Alex Turner wrote:
I'm not advocating that people switch to Oracle at all, It's still
much more expensive than Postgresql, and for most small and medium
applications Postgresql is much easier to manage and maintain.  I
would just like to make sure people get their facts straight.  I
worked for a company that selected MS SQL Server because it was
'cheaper' than Oracle, when infact with the correct Oracle pricing,
Oracle was cheaper, and had superior features.  I would have prefered
that they use Postgresql, which for the project in question would have
been more appropriate and cost much less in hardware and software
requirements, but they had to have 'Industry Standard'.  Oracle ended
up costing <$10k with licenses at $149 ea for 25 users, and the
support contract wasn't that much of a bear - I can't remember exactly
how much, I think it was around $1800/yr.

My facts were straight, and they come from firsthand experience. The point is, it is easy to get trapped into thinking to yourself, "great, I can get a dual CPU oracle server for ~$10K, that's not too bad...". But then later you figure out you really need table partitioning or RAC, and suddenly you have to jump directly to multiple 6 figures. The entry level Oracle pricing is mainly a marketing gimmick -- it is intended to get you hooked.
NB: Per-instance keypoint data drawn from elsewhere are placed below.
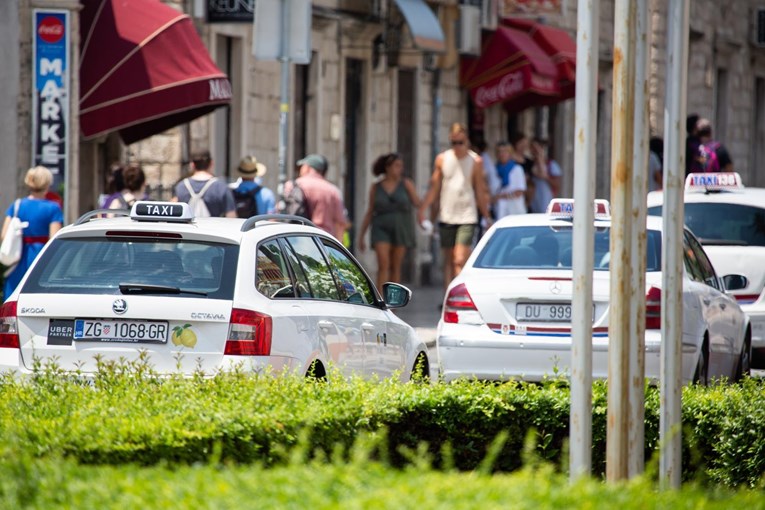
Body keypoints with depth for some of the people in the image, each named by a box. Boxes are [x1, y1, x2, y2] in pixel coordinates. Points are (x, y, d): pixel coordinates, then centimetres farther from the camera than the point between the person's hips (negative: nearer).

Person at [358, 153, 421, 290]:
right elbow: (369, 213, 9)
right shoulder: (376, 188, 3)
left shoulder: (406, 184, 1)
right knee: (383, 265, -14)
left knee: (396, 267, 5)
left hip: (401, 229, 1)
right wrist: (361, 236, 9)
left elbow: (418, 204, -5)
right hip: (382, 229, -1)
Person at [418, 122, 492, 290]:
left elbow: (480, 192, 5)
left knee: (460, 260, -15)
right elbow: (434, 187, 9)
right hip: (446, 217, 3)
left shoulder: (475, 161, 0)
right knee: (448, 261, 9)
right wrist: (422, 208, -3)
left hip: (467, 218, -3)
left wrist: (487, 217, 3)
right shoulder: (442, 159, 6)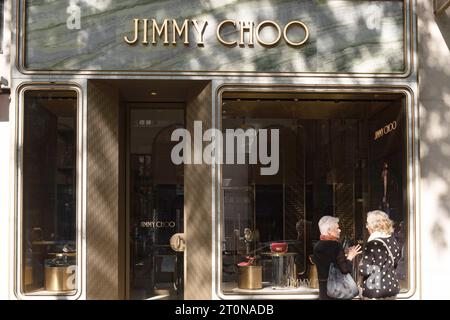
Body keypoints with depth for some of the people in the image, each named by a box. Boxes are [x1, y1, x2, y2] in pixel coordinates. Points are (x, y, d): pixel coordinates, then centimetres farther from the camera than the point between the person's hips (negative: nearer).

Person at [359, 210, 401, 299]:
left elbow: (364, 271, -19)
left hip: (374, 291, -7)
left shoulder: (372, 244, -19)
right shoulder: (393, 240, 2)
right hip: (392, 288, 7)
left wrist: (361, 263, 1)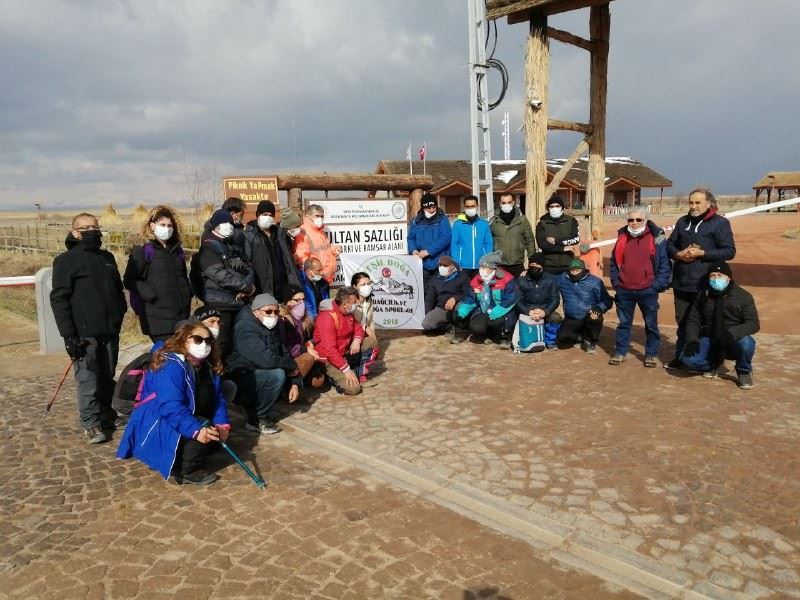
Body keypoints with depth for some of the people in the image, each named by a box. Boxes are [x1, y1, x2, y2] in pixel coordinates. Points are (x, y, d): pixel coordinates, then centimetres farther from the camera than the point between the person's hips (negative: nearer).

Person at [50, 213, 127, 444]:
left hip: (110, 331, 6)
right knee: (88, 379, -4)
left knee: (107, 377, 13)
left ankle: (105, 415, 27)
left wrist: (120, 316, 15)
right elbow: (58, 299, -9)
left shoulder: (107, 258, 15)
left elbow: (118, 289, 24)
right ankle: (91, 423, 5)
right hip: (85, 333, -6)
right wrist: (68, 335, -14)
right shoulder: (66, 260, -4)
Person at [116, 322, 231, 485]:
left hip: (181, 421, 10)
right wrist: (196, 430, -43)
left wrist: (222, 424, -15)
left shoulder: (208, 367, 5)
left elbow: (217, 399, 2)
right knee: (203, 429, -27)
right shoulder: (170, 367, -24)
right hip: (156, 426, -9)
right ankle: (188, 471, -13)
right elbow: (171, 407, -34)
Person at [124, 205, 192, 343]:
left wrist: (188, 294, 12)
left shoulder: (177, 251, 18)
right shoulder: (142, 251, -1)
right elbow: (129, 281, -5)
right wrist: (151, 294, -15)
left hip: (181, 315, 6)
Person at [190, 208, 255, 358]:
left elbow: (247, 269, 13)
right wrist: (247, 285, -11)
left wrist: (247, 287, -9)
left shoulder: (235, 247, 18)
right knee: (221, 347, -6)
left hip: (239, 303, 7)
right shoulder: (208, 249, -6)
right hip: (220, 305, -7)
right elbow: (221, 275, -18)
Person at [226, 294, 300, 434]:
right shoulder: (246, 328, -21)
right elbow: (266, 359, -33)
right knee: (277, 374, -30)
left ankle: (255, 405, 10)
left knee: (296, 380, 7)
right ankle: (256, 420, -13)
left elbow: (284, 353, 8)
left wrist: (295, 383, -3)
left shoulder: (271, 327, 8)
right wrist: (291, 367, -18)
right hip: (239, 381, -9)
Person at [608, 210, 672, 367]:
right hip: (624, 290, 3)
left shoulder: (656, 237, -4)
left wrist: (658, 285, -11)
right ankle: (620, 352, 22)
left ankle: (651, 354, 20)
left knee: (651, 324, 8)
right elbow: (614, 261, 16)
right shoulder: (622, 237, 8)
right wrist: (615, 281, 7)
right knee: (624, 323, 12)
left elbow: (665, 264, -4)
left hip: (647, 290, -3)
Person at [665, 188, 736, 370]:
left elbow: (729, 251, -8)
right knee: (682, 322, 13)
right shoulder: (683, 222, 11)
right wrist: (678, 254, -7)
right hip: (681, 283, 5)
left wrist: (701, 253, -17)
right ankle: (681, 357, 24)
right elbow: (669, 245, 15)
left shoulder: (720, 223, -5)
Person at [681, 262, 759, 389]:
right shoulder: (703, 295, 5)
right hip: (709, 340, 2)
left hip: (733, 342, -2)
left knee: (746, 344, -37)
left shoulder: (743, 296, -4)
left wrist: (732, 333, -32)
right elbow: (693, 320, 7)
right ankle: (714, 363, 13)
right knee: (688, 358, -24)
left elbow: (753, 324, -12)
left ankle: (744, 372, -2)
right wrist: (692, 340, -12)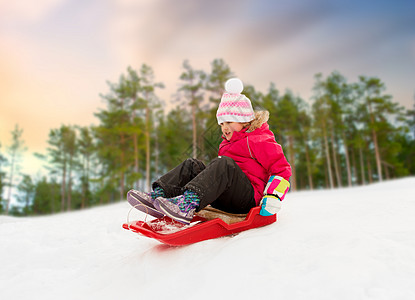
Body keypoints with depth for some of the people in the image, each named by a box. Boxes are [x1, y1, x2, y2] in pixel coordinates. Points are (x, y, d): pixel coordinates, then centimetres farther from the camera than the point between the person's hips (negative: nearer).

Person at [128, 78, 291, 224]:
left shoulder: (260, 141, 0)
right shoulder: (227, 144, 25)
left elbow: (282, 170, -6)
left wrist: (273, 197, -19)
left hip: (249, 199, -7)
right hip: (224, 202, 8)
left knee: (224, 164, -32)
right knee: (192, 165, -3)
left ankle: (188, 203, -50)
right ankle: (158, 194, -24)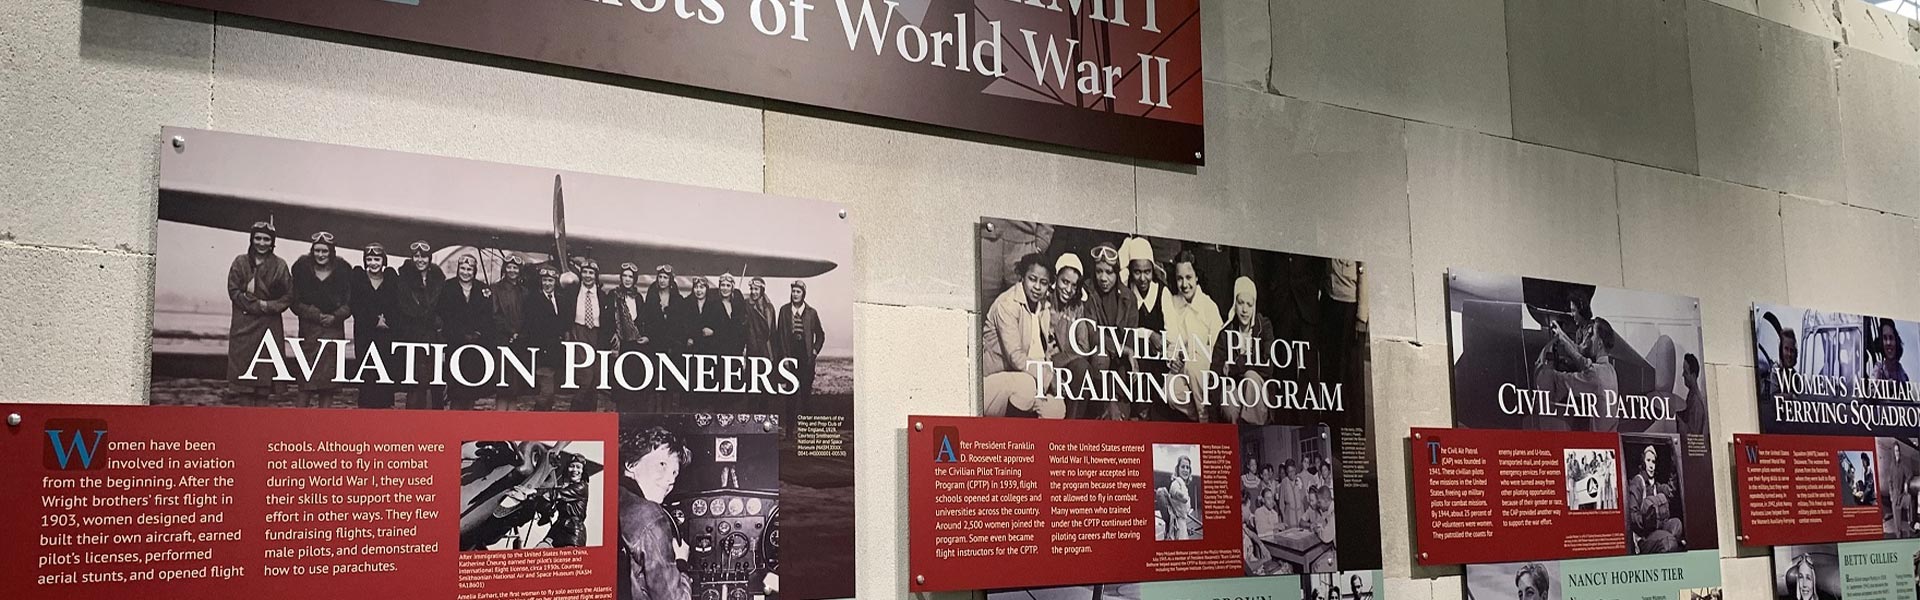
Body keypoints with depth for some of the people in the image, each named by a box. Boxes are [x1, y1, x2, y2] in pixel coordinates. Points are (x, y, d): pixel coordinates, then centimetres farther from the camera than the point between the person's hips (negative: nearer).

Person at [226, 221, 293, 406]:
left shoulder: (279, 266, 4)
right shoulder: (240, 262, 6)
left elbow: (289, 296, 2)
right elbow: (233, 291, -1)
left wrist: (268, 306, -12)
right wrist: (258, 305, -11)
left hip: (269, 326, 0)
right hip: (243, 325, 0)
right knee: (243, 369, -2)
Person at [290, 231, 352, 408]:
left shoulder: (342, 273, 6)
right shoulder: (302, 270, 4)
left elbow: (349, 303, 4)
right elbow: (296, 303, 0)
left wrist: (335, 317, -13)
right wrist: (317, 316, -11)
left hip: (334, 329, 1)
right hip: (309, 330, -1)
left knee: (329, 377, 0)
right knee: (306, 379, -7)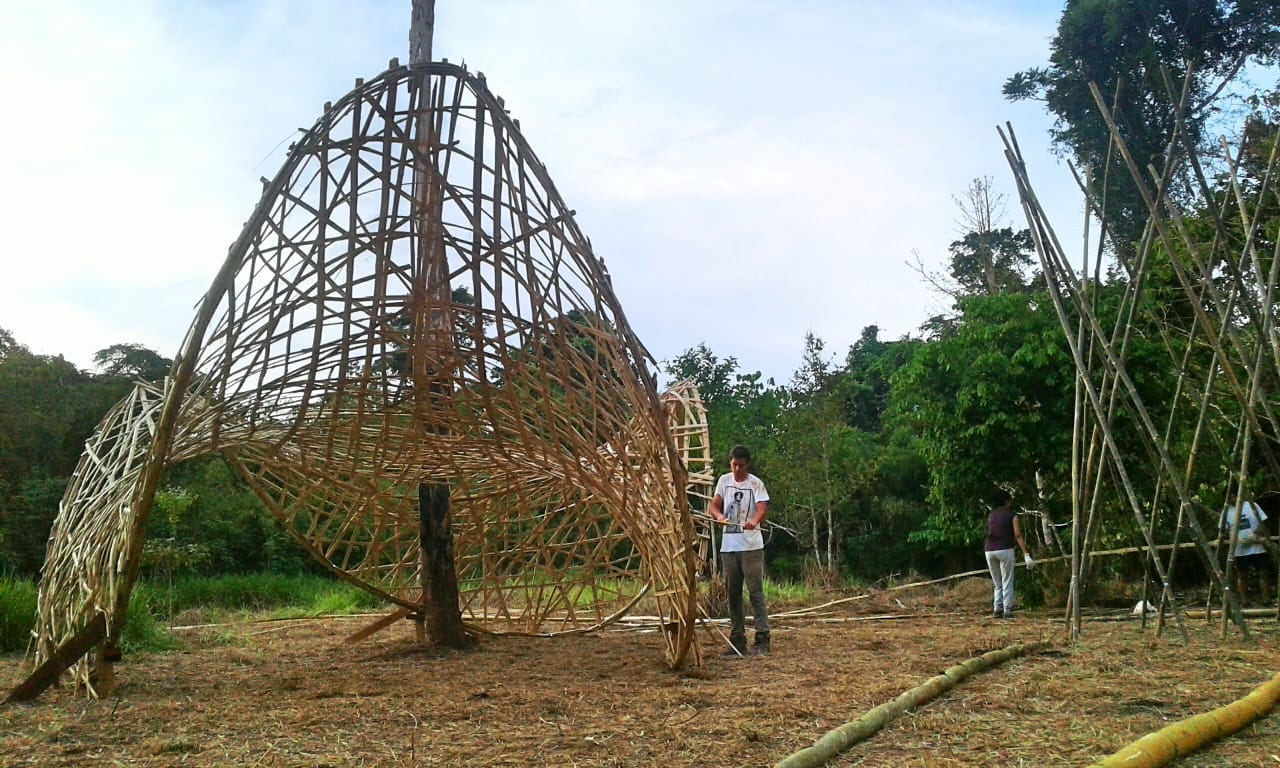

Also note that the per named user license scheme is subject to per CPU minimums that guarantee you'll never spend less than half the per CPU price. Oracle's licensing is so complex that there are businesses out there that subsist solely on helping companies figure it out to save money, and they take a cut of the savings. Oracle's own account reps had a hard time answering this question -- does a hyperthreaded Intel CPU count as 1 or 2 CPUs from a licensing standpoint? We were eventually told 1, but that the decision was "subject to change in the future".